= What is needed =
A word-for-word restatement of every record is required.

= Collected data entries =
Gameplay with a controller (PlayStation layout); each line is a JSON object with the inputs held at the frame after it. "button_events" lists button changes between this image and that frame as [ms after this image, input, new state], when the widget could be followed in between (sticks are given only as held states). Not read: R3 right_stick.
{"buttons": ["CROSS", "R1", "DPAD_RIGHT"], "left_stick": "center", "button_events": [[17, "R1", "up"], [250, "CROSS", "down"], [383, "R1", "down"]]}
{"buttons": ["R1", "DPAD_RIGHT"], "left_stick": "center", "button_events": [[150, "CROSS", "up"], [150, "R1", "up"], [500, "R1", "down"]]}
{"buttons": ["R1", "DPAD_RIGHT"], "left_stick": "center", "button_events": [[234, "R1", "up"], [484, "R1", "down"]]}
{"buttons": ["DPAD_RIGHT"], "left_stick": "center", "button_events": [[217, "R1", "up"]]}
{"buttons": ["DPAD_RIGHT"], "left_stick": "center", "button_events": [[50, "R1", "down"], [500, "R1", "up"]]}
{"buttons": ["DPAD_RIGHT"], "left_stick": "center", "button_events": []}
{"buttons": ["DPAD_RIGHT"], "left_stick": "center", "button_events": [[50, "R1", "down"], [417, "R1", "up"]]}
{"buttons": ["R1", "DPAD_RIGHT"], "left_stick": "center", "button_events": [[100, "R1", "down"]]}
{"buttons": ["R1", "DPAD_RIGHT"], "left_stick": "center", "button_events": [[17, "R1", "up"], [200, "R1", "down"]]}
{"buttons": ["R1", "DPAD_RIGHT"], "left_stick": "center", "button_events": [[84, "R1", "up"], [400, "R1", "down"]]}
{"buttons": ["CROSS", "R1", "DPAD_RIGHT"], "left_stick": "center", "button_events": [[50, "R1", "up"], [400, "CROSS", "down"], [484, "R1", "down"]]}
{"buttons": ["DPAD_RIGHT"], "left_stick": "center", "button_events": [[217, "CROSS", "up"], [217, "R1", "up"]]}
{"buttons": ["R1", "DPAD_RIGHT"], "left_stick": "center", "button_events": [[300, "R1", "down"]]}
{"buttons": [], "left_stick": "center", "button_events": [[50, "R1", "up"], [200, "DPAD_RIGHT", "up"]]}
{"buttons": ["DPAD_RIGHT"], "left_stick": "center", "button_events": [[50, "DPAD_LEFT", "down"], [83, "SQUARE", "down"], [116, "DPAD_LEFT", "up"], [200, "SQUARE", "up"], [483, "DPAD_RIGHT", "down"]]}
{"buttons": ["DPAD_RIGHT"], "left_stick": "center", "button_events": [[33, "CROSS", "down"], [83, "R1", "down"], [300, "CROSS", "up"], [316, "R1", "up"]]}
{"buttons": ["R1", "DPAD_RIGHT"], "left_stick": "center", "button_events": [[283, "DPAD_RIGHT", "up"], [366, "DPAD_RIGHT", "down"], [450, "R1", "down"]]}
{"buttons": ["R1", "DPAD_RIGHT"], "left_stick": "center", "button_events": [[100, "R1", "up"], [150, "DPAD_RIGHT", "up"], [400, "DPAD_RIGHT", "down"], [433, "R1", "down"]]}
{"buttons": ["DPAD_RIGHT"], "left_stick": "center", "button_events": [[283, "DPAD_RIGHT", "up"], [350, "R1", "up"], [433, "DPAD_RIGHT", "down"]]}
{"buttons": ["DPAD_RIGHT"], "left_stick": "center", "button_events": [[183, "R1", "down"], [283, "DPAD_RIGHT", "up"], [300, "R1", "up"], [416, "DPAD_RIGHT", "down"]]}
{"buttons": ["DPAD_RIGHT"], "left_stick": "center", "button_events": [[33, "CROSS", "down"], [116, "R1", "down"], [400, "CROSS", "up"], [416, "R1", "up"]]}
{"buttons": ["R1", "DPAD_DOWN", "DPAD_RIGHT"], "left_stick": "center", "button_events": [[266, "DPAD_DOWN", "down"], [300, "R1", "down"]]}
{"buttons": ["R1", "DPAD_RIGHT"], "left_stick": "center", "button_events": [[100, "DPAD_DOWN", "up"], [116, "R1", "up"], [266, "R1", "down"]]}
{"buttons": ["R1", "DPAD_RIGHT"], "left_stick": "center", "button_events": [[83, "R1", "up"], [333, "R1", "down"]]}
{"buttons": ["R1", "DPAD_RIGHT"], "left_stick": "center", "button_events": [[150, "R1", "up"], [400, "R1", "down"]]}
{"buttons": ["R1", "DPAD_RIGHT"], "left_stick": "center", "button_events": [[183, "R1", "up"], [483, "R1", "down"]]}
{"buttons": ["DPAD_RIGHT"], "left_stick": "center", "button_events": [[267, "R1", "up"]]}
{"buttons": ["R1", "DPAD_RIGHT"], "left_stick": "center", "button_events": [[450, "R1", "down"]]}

= Answer section =
Gameplay with a controller (PlayStation layout); each line is a JSON object with the inputs held at the frame after it. "button_events" lists button changes between this image and that frame as [ms after this image, input, new state], when the widget could be followed in between (sticks are given only as held states). Not read: R3 right_stick.
{"buttons": ["CROSS", "R1", "DPAD_RIGHT"], "left_stick": "center", "button_events": [[17, "R1", "up"], [250, "CROSS", "down"], [383, "R1", "down"]]}
{"buttons": ["R1", "DPAD_RIGHT"], "left_stick": "center", "button_events": [[150, "CROSS", "up"], [150, "R1", "up"], [500, "R1", "down"]]}
{"buttons": ["R1", "DPAD_RIGHT"], "left_stick": "center", "button_events": [[234, "R1", "up"], [484, "R1", "down"]]}
{"buttons": ["DPAD_RIGHT"], "left_stick": "center", "button_events": [[217, "R1", "up"]]}
{"buttons": ["DPAD_RIGHT"], "left_stick": "center", "button_events": [[50, "R1", "down"], [500, "R1", "up"]]}
{"buttons": ["DPAD_RIGHT"], "left_stick": "center", "button_events": []}
{"buttons": ["DPAD_RIGHT"], "left_stick": "center", "button_events": [[50, "R1", "down"], [417, "R1", "up"]]}
{"buttons": ["R1", "DPAD_RIGHT"], "left_stick": "center", "button_events": [[100, "R1", "down"]]}
{"buttons": ["R1", "DPAD_RIGHT"], "left_stick": "center", "button_events": [[17, "R1", "up"], [200, "R1", "down"]]}
{"buttons": ["R1", "DPAD_RIGHT"], "left_stick": "center", "button_events": [[84, "R1", "up"], [400, "R1", "down"]]}
{"buttons": ["CROSS", "R1", "DPAD_RIGHT"], "left_stick": "center", "button_events": [[50, "R1", "up"], [400, "CROSS", "down"], [484, "R1", "down"]]}
{"buttons": ["DPAD_RIGHT"], "left_stick": "center", "button_events": [[217, "CROSS", "up"], [217, "R1", "up"]]}
{"buttons": ["R1", "DPAD_RIGHT"], "left_stick": "center", "button_events": [[300, "R1", "down"]]}
{"buttons": [], "left_stick": "center", "button_events": [[50, "R1", "up"], [200, "DPAD_RIGHT", "up"]]}
{"buttons": ["DPAD_RIGHT"], "left_stick": "center", "button_events": [[50, "DPAD_LEFT", "down"], [83, "SQUARE", "down"], [116, "DPAD_LEFT", "up"], [200, "SQUARE", "up"], [483, "DPAD_RIGHT", "down"]]}
{"buttons": ["DPAD_RIGHT"], "left_stick": "center", "button_events": [[33, "CROSS", "down"], [83, "R1", "down"], [300, "CROSS", "up"], [316, "R1", "up"]]}
{"buttons": ["R1", "DPAD_RIGHT"], "left_stick": "center", "button_events": [[283, "DPAD_RIGHT", "up"], [366, "DPAD_RIGHT", "down"], [450, "R1", "down"]]}
{"buttons": ["R1", "DPAD_RIGHT"], "left_stick": "center", "button_events": [[100, "R1", "up"], [150, "DPAD_RIGHT", "up"], [400, "DPAD_RIGHT", "down"], [433, "R1", "down"]]}
{"buttons": ["DPAD_RIGHT"], "left_stick": "center", "button_events": [[283, "DPAD_RIGHT", "up"], [350, "R1", "up"], [433, "DPAD_RIGHT", "down"]]}
{"buttons": ["DPAD_RIGHT"], "left_stick": "center", "button_events": [[183, "R1", "down"], [283, "DPAD_RIGHT", "up"], [300, "R1", "up"], [416, "DPAD_RIGHT", "down"]]}
{"buttons": ["DPAD_RIGHT"], "left_stick": "center", "button_events": [[33, "CROSS", "down"], [116, "R1", "down"], [400, "CROSS", "up"], [416, "R1", "up"]]}
{"buttons": ["R1", "DPAD_DOWN", "DPAD_RIGHT"], "left_stick": "center", "button_events": [[266, "DPAD_DOWN", "down"], [300, "R1", "down"]]}
{"buttons": ["R1", "DPAD_RIGHT"], "left_stick": "center", "button_events": [[100, "DPAD_DOWN", "up"], [116, "R1", "up"], [266, "R1", "down"]]}
{"buttons": ["R1", "DPAD_RIGHT"], "left_stick": "center", "button_events": [[83, "R1", "up"], [333, "R1", "down"]]}
{"buttons": ["R1", "DPAD_RIGHT"], "left_stick": "center", "button_events": [[150, "R1", "up"], [400, "R1", "down"]]}
{"buttons": ["R1", "DPAD_RIGHT"], "left_stick": "center", "button_events": [[183, "R1", "up"], [483, "R1", "down"]]}
{"buttons": ["DPAD_RIGHT"], "left_stick": "center", "button_events": [[267, "R1", "up"]]}
{"buttons": ["R1", "DPAD_RIGHT"], "left_stick": "center", "button_events": [[450, "R1", "down"]]}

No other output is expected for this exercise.